**** 抜粋 ****

説明

粉末フィトステロール製剤

本発明は粉末フィトステロール製剤、その製造方法および使用に関する。上記発明の目的は、フィトステロール製剤を水性および油性調製品に配合できるようにすることである。この目的のために、上記の粉末フィトステロール製剤は、平均粒径が0.01〜100μm、好ましくは0.01〜10μm、より良くは0.01〜2μm、および理想的には0.05〜1μmの範囲である、少なくとも1種のタイプのフィトステロールを含む。特に、上記のフィトステロール製剤は、少なくとも1種のタイプのフィトステロールが半アモルファス形で使用されることを特徴とする。好ましい実施形態において、上記のフィトステロール製剤は、上記のフィトステロールが保護コロイドマトリックスに埋め込まれていることを特徴とする。

【発明の詳細な説明】
【技術分野】
【0001】
本発明は、粉末フィトステロール製剤、その製造方法、およびそれらの栄養補助食品への使用、食品および動物飼料への使用ならびに医薬品および化粧品への使用に関する。

**** データセット ****

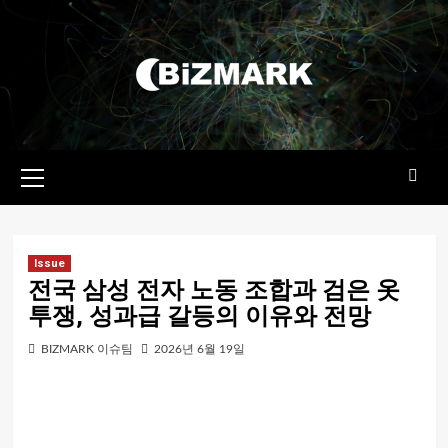
콘텐츠로
건너뛰기
기본
메뉴
Issue
전국 삼성 전자 노동 조합과 검은 옷
투쟁, 성과급 갈등의 이유와 전망
BIZMARK 이슈팀
2026년 6월 19일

****

**課題**
抜粋を読み、次の問いに答えてください。
1. フィトステロールの平均粒径として理想的とされる範囲はどれか。
2. 好ましい実施形態では、フィトステロールは何に埋め込まれているか。
3. 【0001】では、粉末フィトステロール製剤の使用先として何が挙げられているか。

**解答**
1. 0.05〜1μm
2. 保護コロイドマトリックス
3. 栄養補助食品、食品および動物飼料、ならびに医薬品および化粧品